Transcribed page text
★ ★ ★

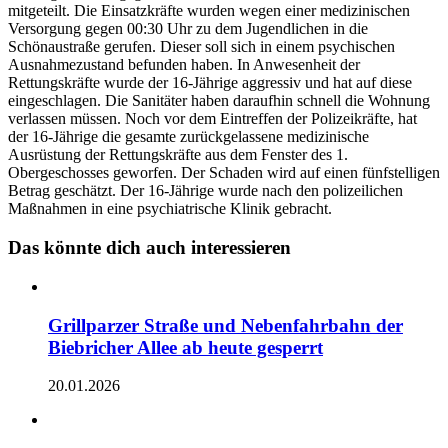
mitgeteilt. Die Einsatzkräfte wurden wegen einer medizinischen
Versorgung gegen 00:30 Uhr zu dem Jugendlichen in die
Schönaustraße gerufen. Dieser soll sich in einem psychischen
Ausnahmezustand befunden haben. In Anwesenheit der
Rettungskräfte wurde der 16-Jährige aggressiv und hat auf diese
eingeschlagen. Die Sanitäter haben daraufhin schnell die Wohnung
verlassen müssen. Noch vor dem Eintreffen der Polizeikräfte, hat
der 16-Jährige die gesamte zurückgelassene medizinische
Ausrüstung der Rettungskräfte aus dem Fenster des 1.
Obergeschosses geworfen. Der Schaden wird auf einen fünfstelligen
Betrag geschätzt. Der 16-Jährige wurde nach den polizeilichen
Maßnahmen in eine psychiatrische Klinik gebracht.
Das könnte dich auch interessieren
Grillparzer Straße und Nebenfahrbahn der
Biebricher Allee ab heute gesperrt
20.01.2026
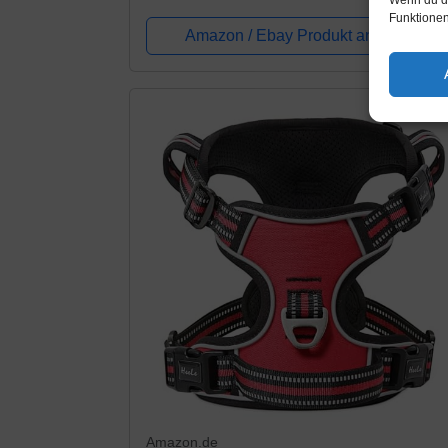
ohne Würgen, verstellbare, weich
Funktionen
gepolsterte Haustierweste mit einfachem
Amazon / Ebay Produkt ansehen*
Steuergriff...
Amazon.de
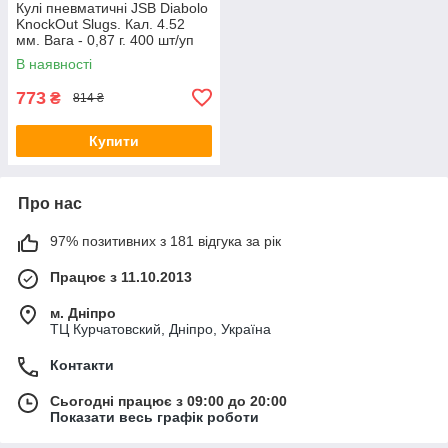
Кулі пневматичні JSB Diabolo
KnockOut Slugs. Кал. 4.52
мм. Вага - 0,87 г. 400 шт/уп
В наявності
773
₴
814 ₴
Купити
Про нас
97% позитивних з 181 відгука за рік
Працює з 11.10.2013
м. Дніпро
ТЦ Курчатовский, Дніпро, Україна
Контакти
Сьогодні працює з 09:00 до 20:00
Показати весь графік роботи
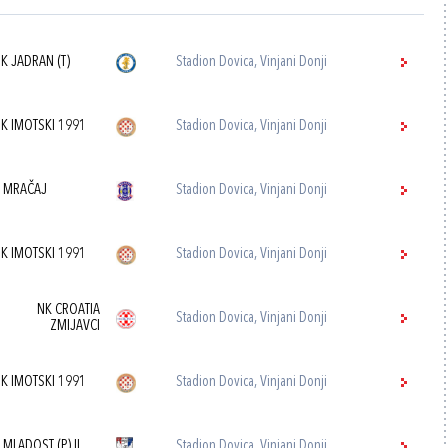
K JADRAN (T)
Stadion Dovica, Vinjani Donji
K IMOTSKI 1991
Stadion Dovica, Vinjani Donji
 MRAČAJ
Stadion Dovica, Vinjani Donji
K IMOTSKI 1991
Stadion Dovica, Vinjani Donji
NK CROATIA
Stadion Dovica, Vinjani Donji
ZMIJAVCI
K IMOTSKI 1991
Stadion Dovica, Vinjani Donji
 MLADOST (P) II
Stadion Dovica, Vinjani Donji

★ ★ ★

The problem: Filter the data above down to the lines that contain the word "Rettungskräfte", treating uppercase and lowercase letters as distinct.

Completed task:
Rettungskräfte wurde der 16-Jährige aggressiv und hat auf diese
Ausrüstung der Rettungskräfte aus dem Fenster des 1.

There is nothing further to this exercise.